Report every line in the data below that contains the string "Covasna", copying each line in full.

[Text extractions by page]
________
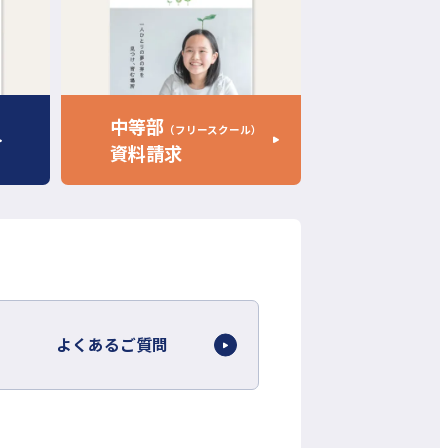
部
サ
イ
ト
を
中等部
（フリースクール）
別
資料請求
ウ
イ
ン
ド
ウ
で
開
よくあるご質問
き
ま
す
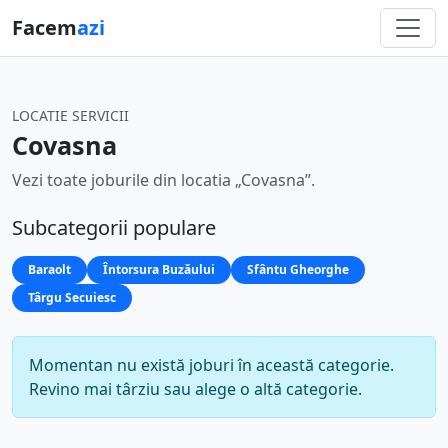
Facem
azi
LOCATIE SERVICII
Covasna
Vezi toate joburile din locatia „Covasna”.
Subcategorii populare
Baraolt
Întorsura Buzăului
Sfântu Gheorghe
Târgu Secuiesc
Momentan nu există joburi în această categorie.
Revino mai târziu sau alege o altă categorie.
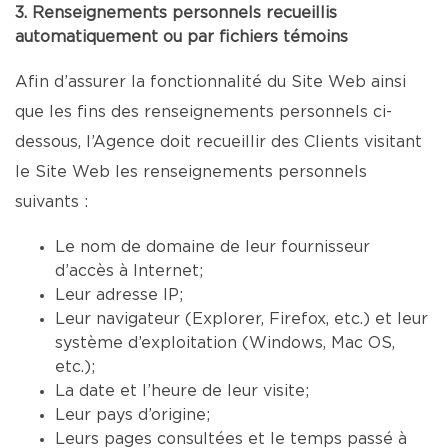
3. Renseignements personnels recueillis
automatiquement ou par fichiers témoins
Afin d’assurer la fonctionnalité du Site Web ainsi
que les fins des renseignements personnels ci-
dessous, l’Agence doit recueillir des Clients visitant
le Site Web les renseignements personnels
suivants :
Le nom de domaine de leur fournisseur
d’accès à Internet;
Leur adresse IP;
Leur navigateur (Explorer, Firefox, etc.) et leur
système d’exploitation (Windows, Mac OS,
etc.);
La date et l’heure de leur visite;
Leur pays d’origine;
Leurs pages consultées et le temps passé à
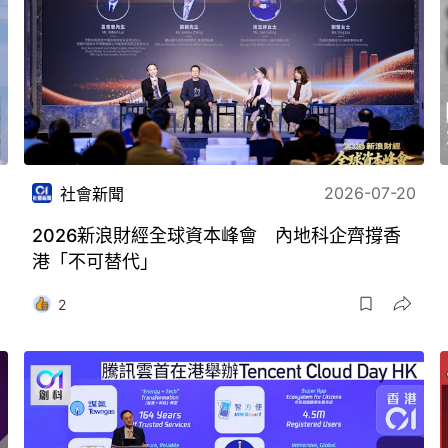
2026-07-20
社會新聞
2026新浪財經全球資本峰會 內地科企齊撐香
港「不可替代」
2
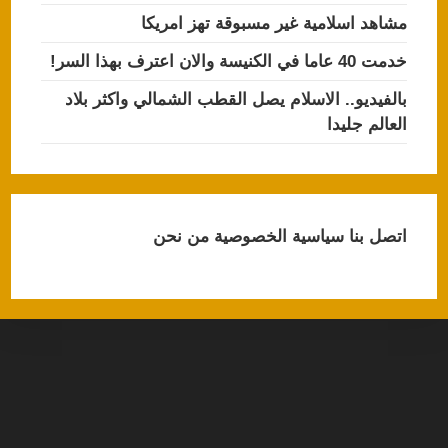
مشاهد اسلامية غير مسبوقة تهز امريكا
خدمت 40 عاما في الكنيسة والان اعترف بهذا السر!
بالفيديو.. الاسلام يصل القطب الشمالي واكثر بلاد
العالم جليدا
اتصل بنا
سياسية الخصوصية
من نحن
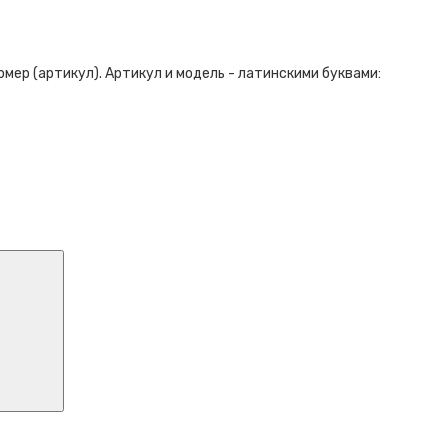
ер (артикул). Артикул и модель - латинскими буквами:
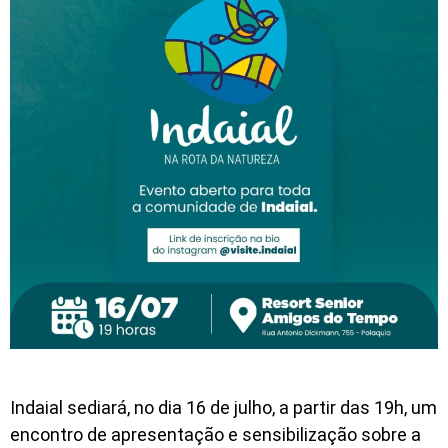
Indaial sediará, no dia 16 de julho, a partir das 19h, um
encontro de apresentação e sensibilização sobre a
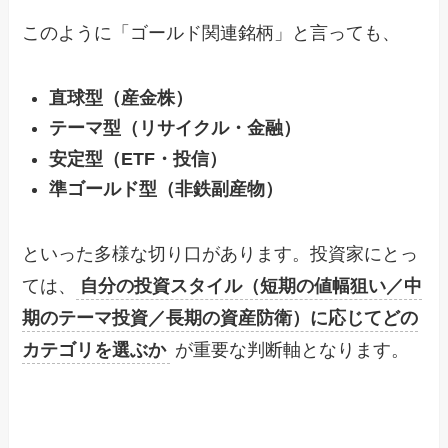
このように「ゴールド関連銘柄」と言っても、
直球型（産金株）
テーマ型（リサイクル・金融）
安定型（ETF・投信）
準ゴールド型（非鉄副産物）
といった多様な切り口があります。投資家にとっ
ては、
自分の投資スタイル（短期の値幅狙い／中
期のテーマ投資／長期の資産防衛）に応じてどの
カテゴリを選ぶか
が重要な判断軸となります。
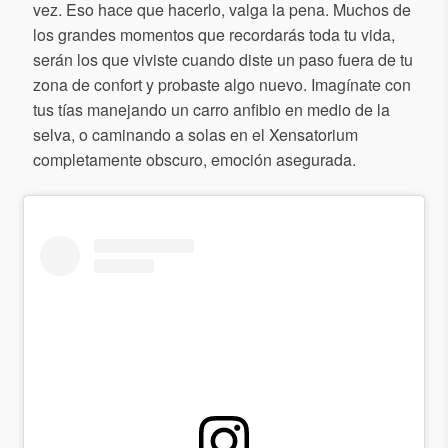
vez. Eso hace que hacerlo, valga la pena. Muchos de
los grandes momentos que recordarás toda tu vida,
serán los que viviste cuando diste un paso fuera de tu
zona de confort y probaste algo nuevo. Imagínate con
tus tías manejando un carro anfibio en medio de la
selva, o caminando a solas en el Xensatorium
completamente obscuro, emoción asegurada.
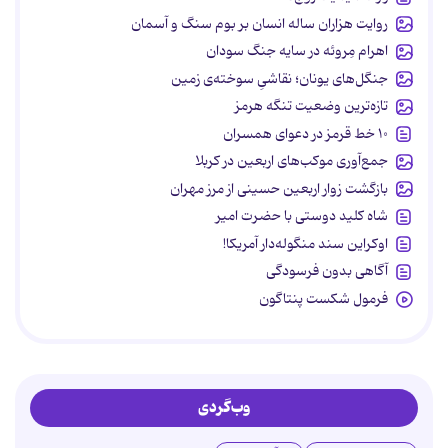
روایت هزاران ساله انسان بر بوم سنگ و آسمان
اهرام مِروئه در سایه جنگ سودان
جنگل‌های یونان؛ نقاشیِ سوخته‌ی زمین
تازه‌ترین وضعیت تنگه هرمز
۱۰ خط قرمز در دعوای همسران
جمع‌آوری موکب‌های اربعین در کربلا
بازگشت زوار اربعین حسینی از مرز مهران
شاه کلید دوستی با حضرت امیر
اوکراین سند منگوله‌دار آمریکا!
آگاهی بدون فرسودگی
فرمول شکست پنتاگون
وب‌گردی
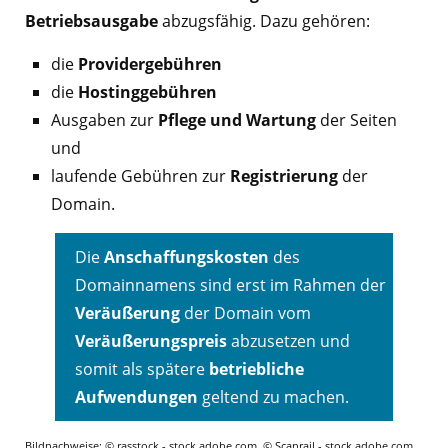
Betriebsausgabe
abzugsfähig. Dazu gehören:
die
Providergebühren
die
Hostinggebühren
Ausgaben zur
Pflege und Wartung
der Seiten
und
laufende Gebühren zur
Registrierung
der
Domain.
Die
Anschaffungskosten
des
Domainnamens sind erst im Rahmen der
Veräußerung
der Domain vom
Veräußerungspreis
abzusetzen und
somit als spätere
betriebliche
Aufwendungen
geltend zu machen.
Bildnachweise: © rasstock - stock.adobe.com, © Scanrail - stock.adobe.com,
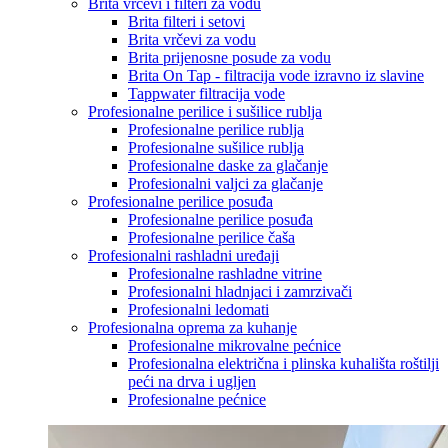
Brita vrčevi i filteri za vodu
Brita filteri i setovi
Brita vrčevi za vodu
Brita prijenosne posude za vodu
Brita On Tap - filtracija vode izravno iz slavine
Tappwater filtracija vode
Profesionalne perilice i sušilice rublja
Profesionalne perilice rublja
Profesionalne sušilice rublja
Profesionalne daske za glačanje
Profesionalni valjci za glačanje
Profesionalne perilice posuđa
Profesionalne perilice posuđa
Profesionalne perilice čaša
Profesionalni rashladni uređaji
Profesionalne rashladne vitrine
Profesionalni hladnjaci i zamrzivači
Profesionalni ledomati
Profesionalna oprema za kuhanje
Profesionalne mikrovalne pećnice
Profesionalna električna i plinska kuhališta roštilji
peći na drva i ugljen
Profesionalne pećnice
________
> SOLUTION
Covasna
Vezi toate joburile din locatia „Covasna”.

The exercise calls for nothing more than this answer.